The Fed has made it clear that it’s willing to tolerate significantly higher inflation. It is the pinnacle of hubris to think you can goose inflation up to 4% and then keep it there.

The train has left the station, and there are no brakes.

One last thing—please check out my latest mix Suddenly Last Summer. A relaxing, chilled-out hour of music perfect for the beach or pool.

Jared Dillian


We welcome your comments. Please comply with our Community Rules.


Miles S Gross
Aug. 14, 2020, 12:02 p.m.

Hi Jared. I’m an avid reader of your articles. I think one thing that escaped your list of calamities, unless you called it by another name, was the Peso crumble of December 1994. That was a painful Christmas. I was wondering, though - if you’re allowed to comment on this - isn’t Tesla the most over-hyped, over-bought company in world history?


jack goldman
Aug. 14, 2020, 8:45 a.m.

Prices are lower in gold and silver. Prices are only increasing in Federal Reserve Corporation debt notes being used as if debt is real money. The price in Fed debt notes will go up. The price in gold and silver ounces will go DOWN. Stocks are down 50% in gold eagles from 1966 to 2020. Gold has outperformed stocks, been a better store of wealth, since 1966 or 2,000 AD. Debt is a dishonest weights and measures system used to cheat people out of life, liberty, and their pursuit of happiness. Save in real US Treasury gold and silver money, an honest weights and measures system, not in debt notes. Protect yourself. Avoid using debt as if debt is money. Not true.
Aug. 13, 2020, 3:12 p.m.

We are a typical middleclass couple, sitting on a bit of cash, with kids out the door. We are very price concious and definitely see infaltion is rampng up. We see it at the grocery store for sure. But other things are changing. In the midst of shopping for a major renovation of our house which includes all sorts of vendors, we find so much sold out, not just because of supply chain issues, but according to vendors because demand has sky rocketed.

People staying at home with stimulus, be it unemployment or the very generous $3400 that families with two kids earning under 150K received - there is no question that velocity is on the move.

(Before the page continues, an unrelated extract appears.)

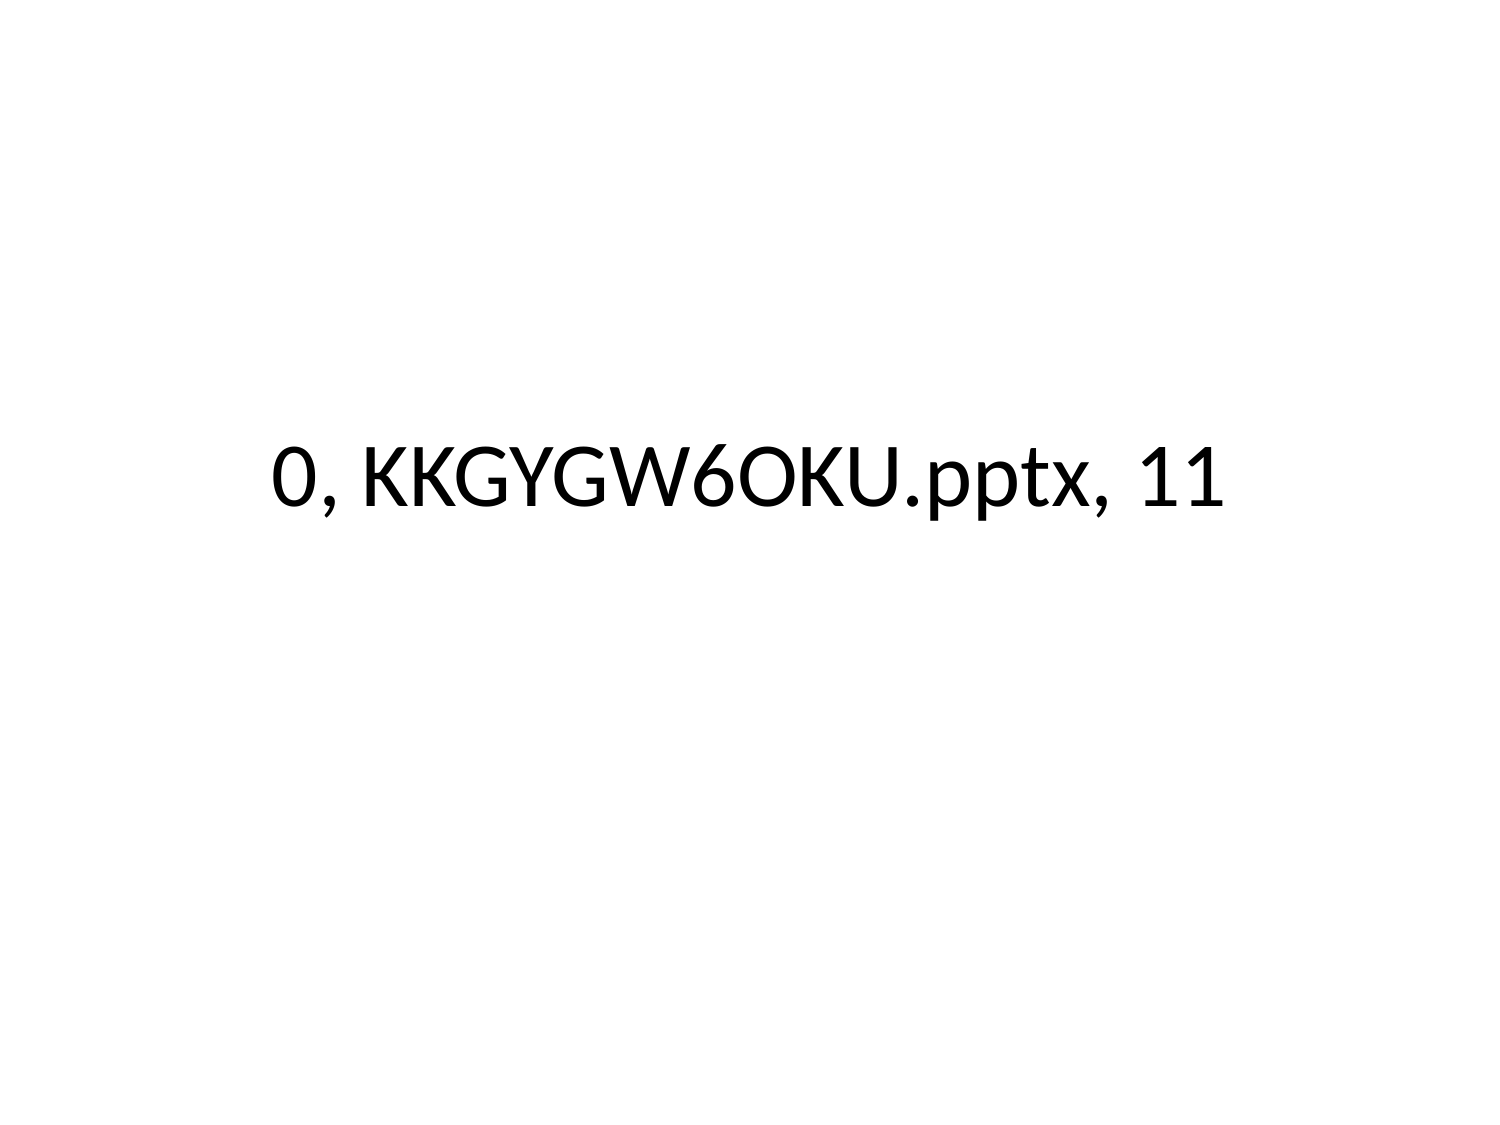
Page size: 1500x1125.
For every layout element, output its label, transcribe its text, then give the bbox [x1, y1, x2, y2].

With travel, hotels, movie, sports, concerts, bars / restaurants cut out, money has been released from household budgets too.

We have other purchased planned and our plan is to speed up those with the sentiment that the cash we are holding is depreciating faster and faster, better deploy it for tangible assets now iso of 1-2 years out.

Keep up your great observations Jared, and please do share some thoughts on how to navigate the new normal for us retail investors, meanwhile I’ll go check out “suddenly last summer”.